+++ PROVIDED INFORMATION

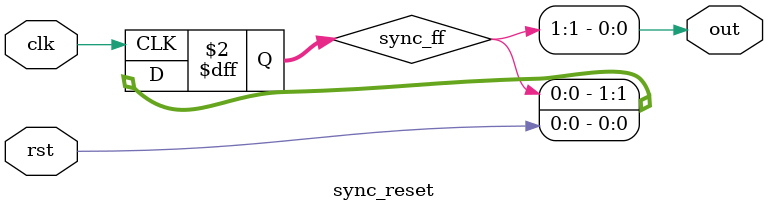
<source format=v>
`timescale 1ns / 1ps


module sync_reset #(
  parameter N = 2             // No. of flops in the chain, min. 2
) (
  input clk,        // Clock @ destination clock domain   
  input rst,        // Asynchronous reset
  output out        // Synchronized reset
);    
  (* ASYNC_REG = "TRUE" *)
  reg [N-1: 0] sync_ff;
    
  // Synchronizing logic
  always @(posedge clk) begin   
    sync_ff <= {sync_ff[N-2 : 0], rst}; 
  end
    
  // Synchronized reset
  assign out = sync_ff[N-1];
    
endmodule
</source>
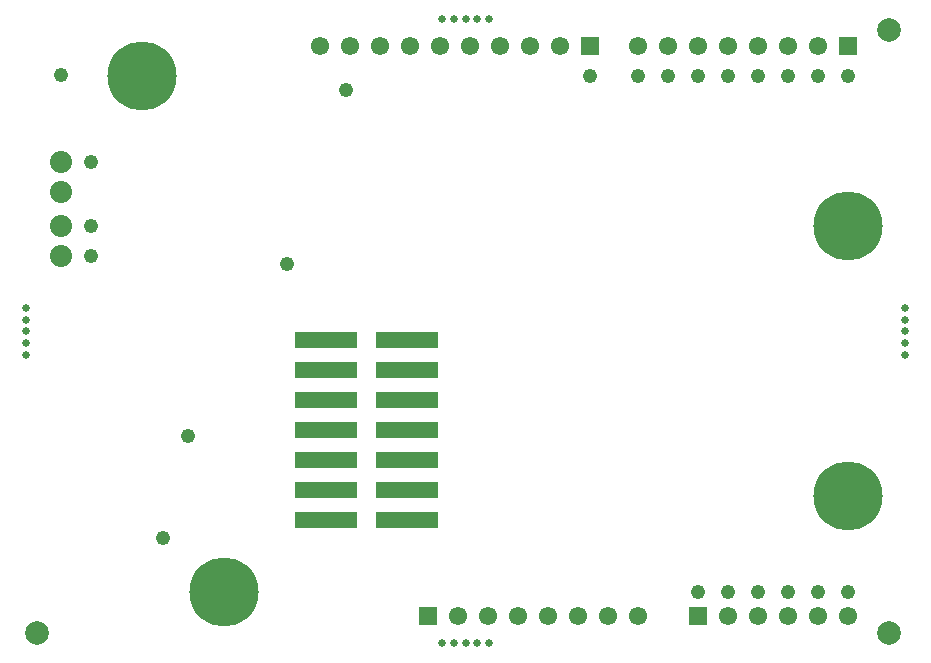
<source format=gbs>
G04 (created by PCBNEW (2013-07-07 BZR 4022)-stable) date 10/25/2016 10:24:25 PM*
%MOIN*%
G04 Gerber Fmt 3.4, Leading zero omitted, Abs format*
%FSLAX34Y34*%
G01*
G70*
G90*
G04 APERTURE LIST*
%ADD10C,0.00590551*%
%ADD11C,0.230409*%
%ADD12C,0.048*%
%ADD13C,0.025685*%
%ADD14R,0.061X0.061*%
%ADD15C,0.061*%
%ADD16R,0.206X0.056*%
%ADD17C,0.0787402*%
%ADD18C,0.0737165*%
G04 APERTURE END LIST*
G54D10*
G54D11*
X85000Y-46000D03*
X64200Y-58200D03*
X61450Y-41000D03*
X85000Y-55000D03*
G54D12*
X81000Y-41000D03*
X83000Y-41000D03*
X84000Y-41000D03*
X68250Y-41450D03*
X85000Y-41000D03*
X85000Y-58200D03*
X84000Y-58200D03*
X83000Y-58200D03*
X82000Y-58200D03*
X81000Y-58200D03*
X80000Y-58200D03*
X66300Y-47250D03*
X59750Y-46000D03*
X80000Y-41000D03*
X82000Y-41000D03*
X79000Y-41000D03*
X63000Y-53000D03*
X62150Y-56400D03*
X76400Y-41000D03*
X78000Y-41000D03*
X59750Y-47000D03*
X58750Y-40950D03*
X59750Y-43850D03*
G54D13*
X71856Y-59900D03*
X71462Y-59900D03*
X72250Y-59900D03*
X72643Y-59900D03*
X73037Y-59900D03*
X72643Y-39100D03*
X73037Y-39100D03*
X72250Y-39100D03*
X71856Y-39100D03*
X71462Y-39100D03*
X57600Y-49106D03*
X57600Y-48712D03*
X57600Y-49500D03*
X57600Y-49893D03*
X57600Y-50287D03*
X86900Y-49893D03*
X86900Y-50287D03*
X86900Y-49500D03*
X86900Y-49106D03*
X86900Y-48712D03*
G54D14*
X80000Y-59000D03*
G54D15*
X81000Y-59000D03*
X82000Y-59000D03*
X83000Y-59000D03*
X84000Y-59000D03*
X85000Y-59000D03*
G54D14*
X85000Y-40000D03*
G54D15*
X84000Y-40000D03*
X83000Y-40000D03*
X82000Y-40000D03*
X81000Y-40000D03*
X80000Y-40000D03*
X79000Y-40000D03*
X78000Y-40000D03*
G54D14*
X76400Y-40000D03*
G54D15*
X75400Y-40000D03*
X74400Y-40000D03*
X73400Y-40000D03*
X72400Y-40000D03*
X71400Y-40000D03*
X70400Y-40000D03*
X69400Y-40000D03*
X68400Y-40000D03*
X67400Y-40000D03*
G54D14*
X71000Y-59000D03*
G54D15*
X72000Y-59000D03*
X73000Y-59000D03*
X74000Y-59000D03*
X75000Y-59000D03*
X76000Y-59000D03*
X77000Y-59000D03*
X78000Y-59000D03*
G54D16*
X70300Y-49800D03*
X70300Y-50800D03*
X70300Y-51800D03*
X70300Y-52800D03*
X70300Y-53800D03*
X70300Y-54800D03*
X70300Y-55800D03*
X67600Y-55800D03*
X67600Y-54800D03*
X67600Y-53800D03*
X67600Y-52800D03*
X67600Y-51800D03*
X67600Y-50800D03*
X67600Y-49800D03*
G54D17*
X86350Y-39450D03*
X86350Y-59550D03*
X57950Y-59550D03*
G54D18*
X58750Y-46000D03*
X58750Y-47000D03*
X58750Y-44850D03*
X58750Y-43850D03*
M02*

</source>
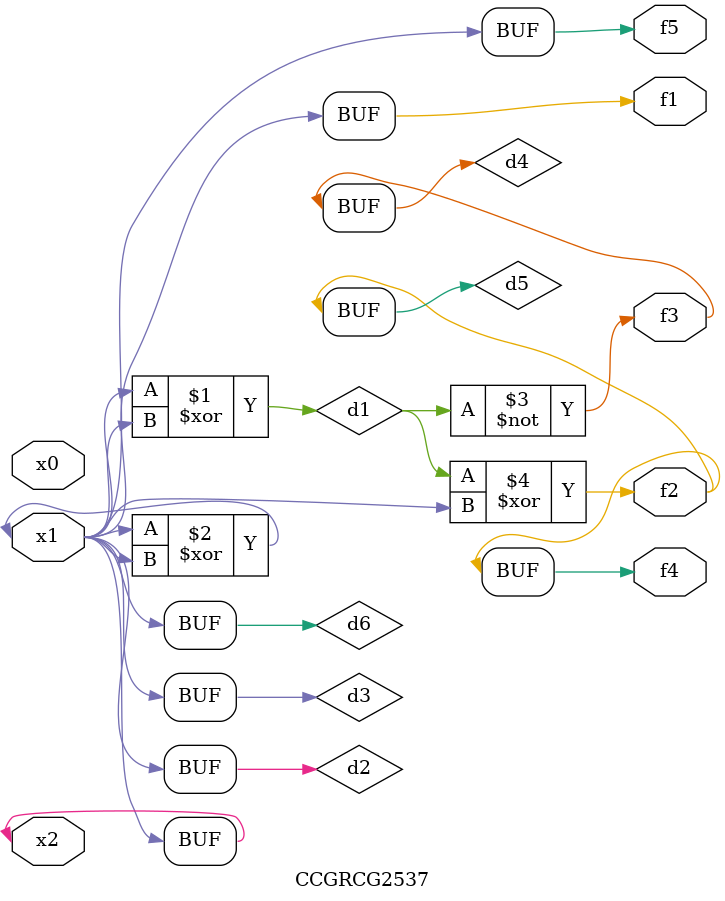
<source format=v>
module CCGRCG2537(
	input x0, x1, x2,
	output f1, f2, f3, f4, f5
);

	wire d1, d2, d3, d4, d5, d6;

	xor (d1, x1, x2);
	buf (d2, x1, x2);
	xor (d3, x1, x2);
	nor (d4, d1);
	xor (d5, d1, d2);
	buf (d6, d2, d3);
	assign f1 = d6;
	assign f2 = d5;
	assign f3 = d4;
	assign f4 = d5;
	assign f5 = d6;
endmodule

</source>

++++++

● **TRY IT**
Copy all the data exactly as written, but skip any picture.

● **COMPLETED TASK**
<source format=v>
`timescale 1ns / 1ps


module sync_reset #(
  parameter N = 2             // No. of flops in the chain, min. 2
) (
  input clk,        // Clock @ destination clock domain   
  input rst,        // Asynchronous reset
  output out        // Synchronized reset
);    
  (* ASYNC_REG = "TRUE" *)
  reg [N-1: 0] sync_ff;
    
  // Synchronizing logic
  always @(posedge clk) begin   
    sync_ff <= {sync_ff[N-2 : 0], rst}; 
  end
    
  // Synchronized reset
  assign out = sync_ff[N-1];
    
endmodule
</source>
<source format=gbs>
G04 (created by PCBNEW (2013-07-07 BZR 4022)-stable) date 10/25/2016 10:24:25 PM*
%MOIN*%
G04 Gerber Fmt 3.4, Leading zero omitted, Abs format*
%FSLAX34Y34*%
G01*
G70*
G90*
G04 APERTURE LIST*
%ADD10C,0.00590551*%
%ADD11C,0.230409*%
%ADD12C,0.048*%
%ADD13C,0.025685*%
%ADD14R,0.061X0.061*%
%ADD15C,0.061*%
%ADD16R,0.206X0.056*%
%ADD17C,0.0787402*%
%ADD18C,0.0737165*%
G04 APERTURE END LIST*
G54D10*
G54D11*
X85000Y-46000D03*
X64200Y-58200D03*
X61450Y-41000D03*
X85000Y-55000D03*
G54D12*
X81000Y-41000D03*
X83000Y-41000D03*
X84000Y-41000D03*
X68250Y-41450D03*
X85000Y-41000D03*
X85000Y-58200D03*
X84000Y-58200D03*
X83000Y-58200D03*
X82000Y-58200D03*
X81000Y-58200D03*
X80000Y-58200D03*
X66300Y-47250D03*
X59750Y-46000D03*
X80000Y-41000D03*
X82000Y-41000D03*
X79000Y-41000D03*
X63000Y-53000D03*
X62150Y-56400D03*
X76400Y-41000D03*
X78000Y-41000D03*
X59750Y-47000D03*
X58750Y-40950D03*
X59750Y-43850D03*
G54D13*
X71856Y-59900D03*
X71462Y-59900D03*
X72250Y-59900D03*
X72643Y-59900D03*
X73037Y-59900D03*
X72643Y-39100D03*
X73037Y-39100D03*
X72250Y-39100D03*
X71856Y-39100D03*
X71462Y-39100D03*
X57600Y-49106D03*
X57600Y-48712D03*
X57600Y-49500D03*
X57600Y-49893D03*
X57600Y-50287D03*
X86900Y-49893D03*
X86900Y-50287D03*
X86900Y-49500D03*
X86900Y-49106D03*
X86900Y-48712D03*
G54D14*
X80000Y-59000D03*
G54D15*
X81000Y-59000D03*
X82000Y-59000D03*
X83000Y-59000D03*
X84000Y-59000D03*
X85000Y-59000D03*
G54D14*
X85000Y-40000D03*
G54D15*
X84000Y-40000D03*
X83000Y-40000D03*
X82000Y-40000D03*
X81000Y-40000D03*
X80000Y-40000D03*
X79000Y-40000D03*
X78000Y-40000D03*
G54D14*
X76400Y-40000D03*
G54D15*
X75400Y-40000D03*
X74400Y-40000D03*
X73400Y-40000D03*
X72400Y-40000D03*
X71400Y-40000D03*
X70400Y-40000D03*
X69400Y-40000D03*
X68400Y-40000D03*
X67400Y-40000D03*
G54D14*
X71000Y-59000D03*
G54D15*
X72000Y-59000D03*
X73000Y-59000D03*
X74000Y-59000D03*
X75000Y-59000D03*
X76000Y-59000D03*
X77000Y-59000D03*
X78000Y-59000D03*
G54D16*
X70300Y-49800D03*
X70300Y-50800D03*
X70300Y-51800D03*
X70300Y-52800D03*
X70300Y-53800D03*
X70300Y-54800D03*
X70300Y-55800D03*
X67600Y-55800D03*
X67600Y-54800D03*
X67600Y-53800D03*
X67600Y-52800D03*
X67600Y-51800D03*
X67600Y-50800D03*
X67600Y-49800D03*
G54D17*
X86350Y-39450D03*
X86350Y-59550D03*
X57950Y-59550D03*
G54D18*
X58750Y-46000D03*
X58750Y-47000D03*
X58750Y-44850D03*
X58750Y-43850D03*
M02*

</source>
<source format=v>
module CCGRCG2537(
	input x0, x1, x2,
	output f1, f2, f3, f4, f5
);

	wire d1, d2, d3, d4, d5, d6;

	xor (d1, x1, x2);
	buf (d2, x1, x2);
	xor (d3, x1, x2);
	nor (d4, d1);
	xor (d5, d1, d2);
	buf (d6, d2, d3);
	assign f1 = d6;
	assign f2 = d5;
	assign f3 = d4;
	assign f4 = d5;
	assign f5 = d6;
endmodule

</source>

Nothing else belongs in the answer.